Oireachtas Joint and Select Committees

Tuesday, 18 May 2021

Joint Oireachtas Committee on Agriculture, Food and the Marine

Farm Plastics Recycling: Discussion

Photo of Michael FitzmauriceMichael Fitzmaurice (Roscommon-Galway, Independent) | Oireachtas source

I thank the Chair and members for having this matter included on the agenda. I welcome Mr. Fitzgerald. I understand that when the Department initiated the scheme it basically involved farmers paying a deposit upfront and they were to get a refund. Can Mr. Fitzgerald confirm that was the basis on which the scheme was set up? Farmers paid €5, €6 or €7 for a roll of plastic and they were supposed to get their money back when they brought the plastic back.

I also understand that the Department, with a stroke of a pen, changed green waste to amber and that caused a major problem. Green waste can be disposed of free of charge in other countries. I would like confirmation of that.

I understand there is something called a trammelling machine - I may have named it incorrectly - which the plastic is pushed through. Does that turn the plastic into green waste? Is it an expensive process?

Figures show that farmers have paid between €1.6 million and €2 million a year upfront for plastic upfront, or rather they paid for it after the companies that brought the plastic in had paid for it. At the end of the day, it is the farmers around the country making bales and silage who are paying for all this plastic. There is also the collection point to be considered. Am I right in saying that most plastics have doubled in weight when they are brought back from farms because they are covered in bits of muck and dirt and that we are looking at a cost of €50 a tonne? That suggests an income of at least €3 million a year for the body overseeing this.

I have done some research in this area. There are systems in place for recycling plastics. Setting up an industry would require machinery costing between €5 million and €6 million. Has anything been done in that regard? Is there an opportunity to undertake this type of endeavour in Ireland and avoid what has happened here?

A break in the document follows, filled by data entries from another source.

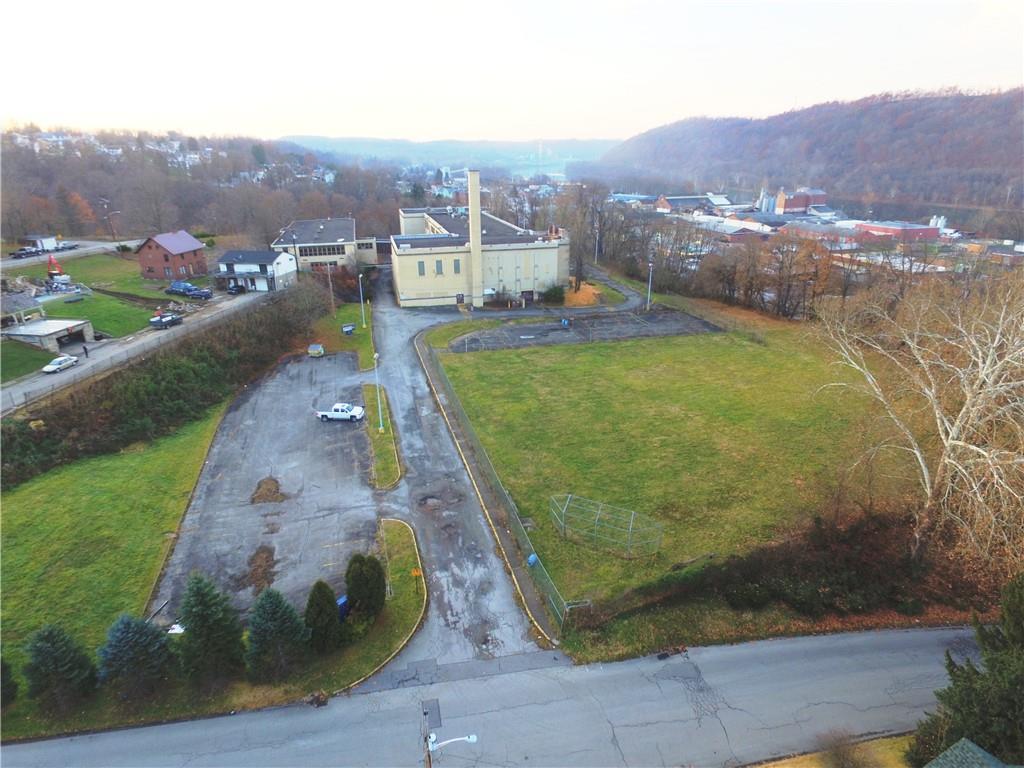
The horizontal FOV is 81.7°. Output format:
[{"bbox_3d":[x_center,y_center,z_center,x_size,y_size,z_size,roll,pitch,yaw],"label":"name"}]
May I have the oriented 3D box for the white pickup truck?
[{"bbox_3d":[-21.380,3.475,73.576,5.850,1.900,2.030,-1,22,-3],"label":"white pickup truck"}]

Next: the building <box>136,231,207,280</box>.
[{"bbox_3d":[-71.161,-26.939,123.426,8.800,8.396,9.306,4,23,10],"label":"building"}]

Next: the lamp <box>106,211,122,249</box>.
[{"bbox_3d":[-89.476,-34.734,133.000,2.200,8.200,0.500,0,22,0],"label":"lamp"}]

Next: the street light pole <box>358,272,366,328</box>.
[{"bbox_3d":[-27.043,-14.927,106.906,0.550,10.125,0.550,0,22,0],"label":"street light pole"}]

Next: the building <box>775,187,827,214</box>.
[{"bbox_3d":[239.177,-153.049,493.351,48.815,19.500,14.000,-12,25,-28],"label":"building"}]

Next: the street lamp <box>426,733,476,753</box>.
[{"bbox_3d":[-2.593,15.778,26.000,2.050,0.750,0.400,-1,22,-2],"label":"street lamp"}]

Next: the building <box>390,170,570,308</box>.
[{"bbox_3d":[-14.182,-43.183,154.105,37.600,26.500,77.000,-6,23,-14],"label":"building"}]

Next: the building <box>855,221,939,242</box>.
[{"bbox_3d":[240.241,-96.505,371.121,31.268,7.600,32.238,-8,24,-18],"label":"building"}]

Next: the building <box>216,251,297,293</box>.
[{"bbox_3d":[-49.007,-22.135,113.731,11.488,6.651,9.271,3,23,8],"label":"building"}]

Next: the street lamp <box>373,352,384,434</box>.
[{"bbox_3d":[-15.303,1.192,67.888,0.550,10.056,0.550,0,22,0],"label":"street lamp"}]

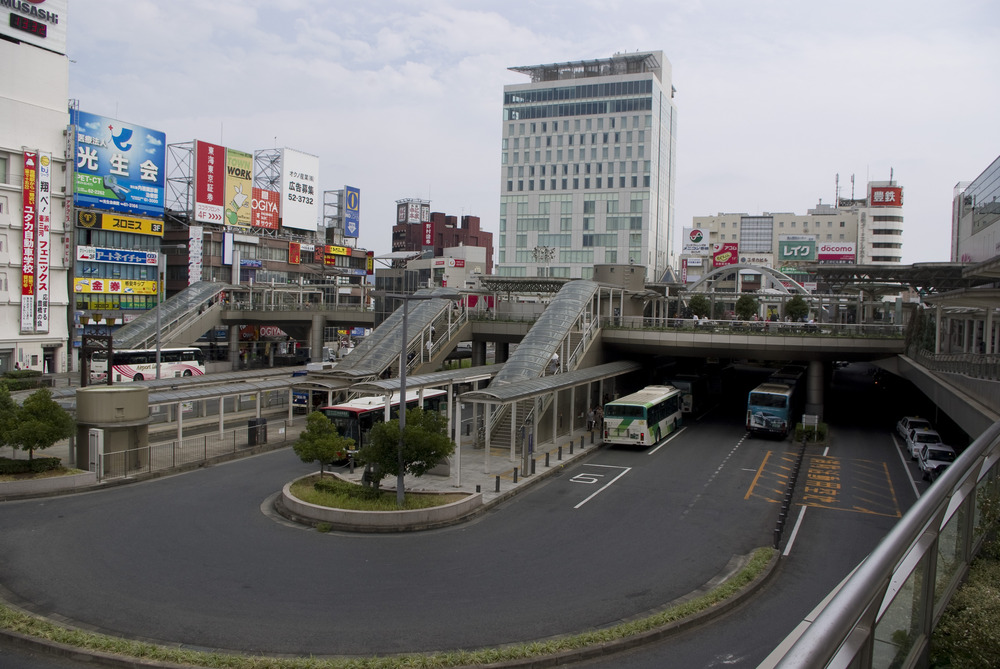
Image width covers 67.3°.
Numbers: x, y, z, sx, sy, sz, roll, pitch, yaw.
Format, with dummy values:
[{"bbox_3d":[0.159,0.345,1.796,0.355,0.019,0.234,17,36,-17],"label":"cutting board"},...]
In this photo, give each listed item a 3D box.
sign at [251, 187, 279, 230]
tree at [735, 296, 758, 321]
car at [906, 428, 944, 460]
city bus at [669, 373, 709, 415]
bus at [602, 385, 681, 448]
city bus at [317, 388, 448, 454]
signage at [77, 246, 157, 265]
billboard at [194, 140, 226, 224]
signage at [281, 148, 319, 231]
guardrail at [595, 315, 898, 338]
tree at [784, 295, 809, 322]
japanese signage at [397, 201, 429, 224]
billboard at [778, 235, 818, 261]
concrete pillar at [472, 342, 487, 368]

My understanding from photographs I have seen is that large stockpiles of last year's plastic are being held by the people accredited with collection. Mr. Fitzgerald may not know that. What will be the outcome of that? Is it correct that between 10,000 and 14,000 tonnes of this waste is stuck in the hands of private individuals around the country? Chaos is about to occur because the Department is not doing anything to try to resolve this issue. Everything I have seen suggests this is like a closed shop.